The output audio signal 135 may be output over a speaker, but noise level of the output audio signal 135 may be reduced. Modifications, additions, or omissions may be made to the processing system 100 without departing from the scope of the present disclosure.
FIGS. 2A-2C illustrate schematic diagrams 220, 230, and 240 with an example audio signal 202 separated into multiple frequency bands. The schematic diagram 220 of FIG. 2a illustrates an audio signal 202 separated into ten frequency bands 210. The y-axis 206 of the schematic diagram 220 may represent a magnitude of the audio signal 202 at a particular frequency. In some embodiments, the magnitude of the audio signal 202 may be a normalized magnitude. The x-axis 208 of the schematic diagram 220 may represent a frequency of the audio signal 202. In some embodiments, the x-axis 208 may represent frequencies from 0 kHz to 20 kHz. Although depicted with ten frequency bands 210, in some embodiments, there may be more or fewer than ten frequency bands. Additionally, although the frequency bands 210 are depicted with approximately equal bandwidth of frequency, the frequency bands 210 may include different bandwidths of frequency. The schematic diagram 220 of FIG. 2a may represent the audio signal 202 at a first point in time. The schematic diagram 230 of FIG. 2b may represent the audio signal 202 at a second point in time. The schematic diagram 240 of FIG. 2c may represent an attenuated audio signal 204 after the audio signal 202 is attenuated.
In some embodiments, a processing environment, such as the processing system 100 of FIG. 1, may obtain the audio signal 202. In these and other embodiments, the audio signal 202 may be separated into ten frequency bands 210. The magnitude of the audio signal 202 may vary in each of the frequency bands 210. For example, as depicted in FIG. 2a , the magnitude of the audio signal 202 may generally increase from frequency band 210 a to frequency band 210 d. The magnitude of the audio signal 202 may remain generally constant from frequency band 210 e to 210 g. The magnitude of the audio signal 202 may peak again in frequency band 210 h. The magnitude of the audio signal 202 may decline in frequency bands 210 i and 210 j.

- **Aim of the exercise**:
Pick up the passage on audio frequency bands after its last sentence and carry it forward. The rows are drawn from a separate source.

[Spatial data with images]

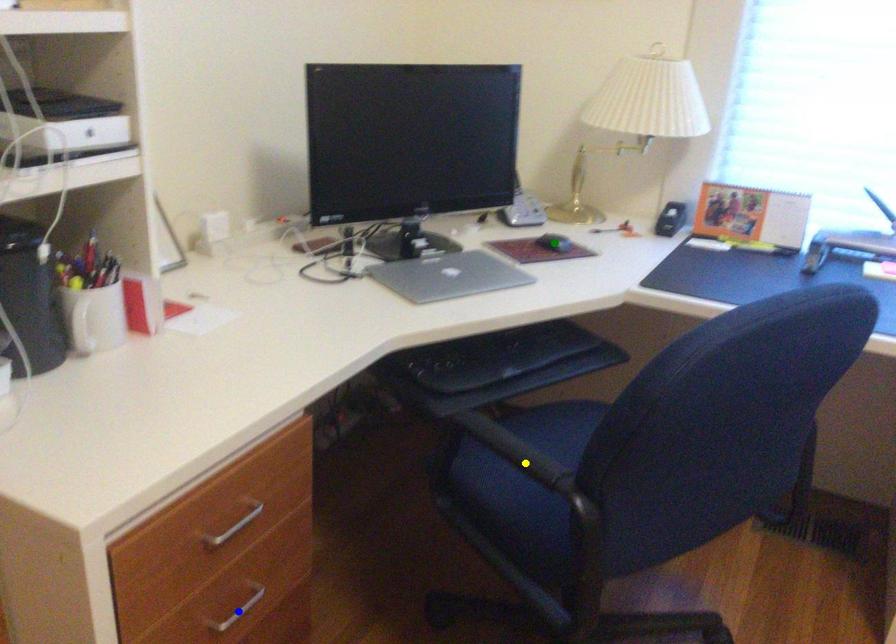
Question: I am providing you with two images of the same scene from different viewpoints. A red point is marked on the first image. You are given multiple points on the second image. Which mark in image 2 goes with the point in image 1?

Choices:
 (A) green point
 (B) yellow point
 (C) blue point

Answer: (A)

- **Task answer**:
The processing module may analyze each of the frequency bands 210 to determine if the frequency bands include intended audio signal components. In some embodiments, intended audio signal components may be determined to be included in a particular frequency band using the first method described above with respect to FIG. 1 if a difference between an average magnitude of frequency components inside a particular frequency band during a first time frame and an average magnitude of frequency components inside the particular frequency band during a second time frame is more than a magnitude threshold. In these and other embodiments, the second time frame may be after the first time frame. Alternatively or additionally, in some embodiments, intended audio signal components may be determined to be included in a particular frequency band using the second method described above with respect to FIG. 1 if a signal-to-noise ratio calculated from an envelope of the frequency components inside the particular frequency band during a first duration of time and an envelope of the frequency components inside the particular frequency band during a second duration of time is more than a noise threshold. In these and other embodiments, the second duration of time may be longer than the first duration of time and the second duration of time may overlap the first duration of time. In some embodiments, the magnitude threshold and the noise threshold may be different for different frequency bands.
The magnitude thresholds and the noise thresholds for different frequency bands may be determined through phonemes analysis of human speech. A phoneme may be a unit of sound in speech. Regular human speech in a particular language (e.g., English) may include phonemes of different magnitude, frequency, and duration. Phonemes in other languages may include different magnitudes, frequencies, and/or durations. By analyzing the phonemes of a particular language, relative magnitudes above which human speech does not normally rise for a particular frequency may be determined. Thus, magnitude thresholds may be determined for each frequency band for a particular language. Similarly, the noise thresholds may be based on the phonemes of a particular language. Each frequency band may have different noise thresholds. In some embodiments, the magnitude thresholds may be determined based on amplification factors associated with the system.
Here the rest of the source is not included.